GitHub - alxlion/voxtral-live-translation: Experimentation with Voxtral-Mini-4B-Realtime-2602 and DeepL API for live translation

Real-time speech transcription and translation powered by Mistral AI (Voxtral) and DeepL.

Speak into your microphone and get live transcription with instant translation across 11 languages.

Supported Languages

French, English, Chinese, Spanish, Portuguese, Russian, German, Japanese, Korean, Italian, Dutch

Prerequisites

Node.js 22+
A Mistral AI API key
A DeepL API key (Free plan works)

Setup

# Install dependencies
npm install

# Copy and fill in your API keys
cp .env.example .env

# Build the project
npm run build

# Start the server
node server.mjs

The app will be available at http://localhost:4003.
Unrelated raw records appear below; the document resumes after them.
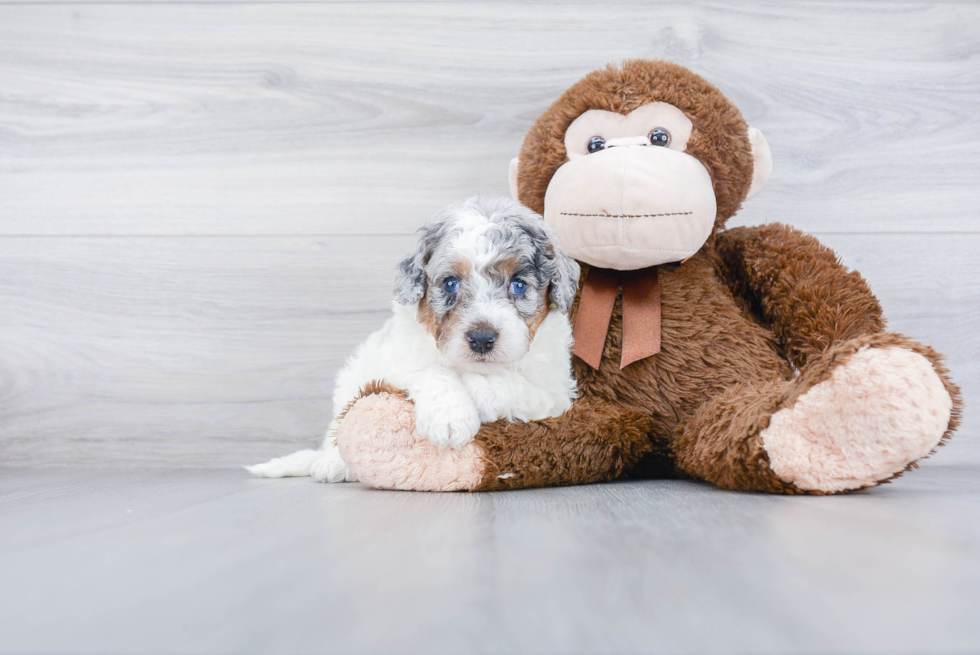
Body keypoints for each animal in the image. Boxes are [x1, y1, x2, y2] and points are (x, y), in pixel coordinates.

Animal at [247, 195, 580, 482]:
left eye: (519, 285)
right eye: (450, 283)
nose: (482, 338)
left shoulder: (556, 393)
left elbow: (511, 383)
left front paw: (476, 391)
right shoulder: (397, 362)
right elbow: (433, 371)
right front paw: (449, 416)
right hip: (351, 382)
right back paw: (332, 463)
API keys can also be entered directly in the browser via the settings modal (stored in localStorage).

Docker

docker build -t voxtral-live-translation .
docker run -p 4003:4003 --env-file .env voxtral-live-translation

How It Works

Microphone capture - Audio is captured via the Web Audio API and streamed as PCM to the server
Real-time transcription - The server forwards audio to Mistral's Voxtral realtime WebSocket API for live speech-to-text
Translation - Transcribed segments are sent to DeepL for translation into the selected target language

Tech Stack

Astro with SSR (Node.js adapter)
Tailwind CSS + DaisyUI
Mistral AI SDK (Voxtral realtime transcription)
DeepL Node SDK (text translation)
WebSocket (via ws) for real-time audio streaming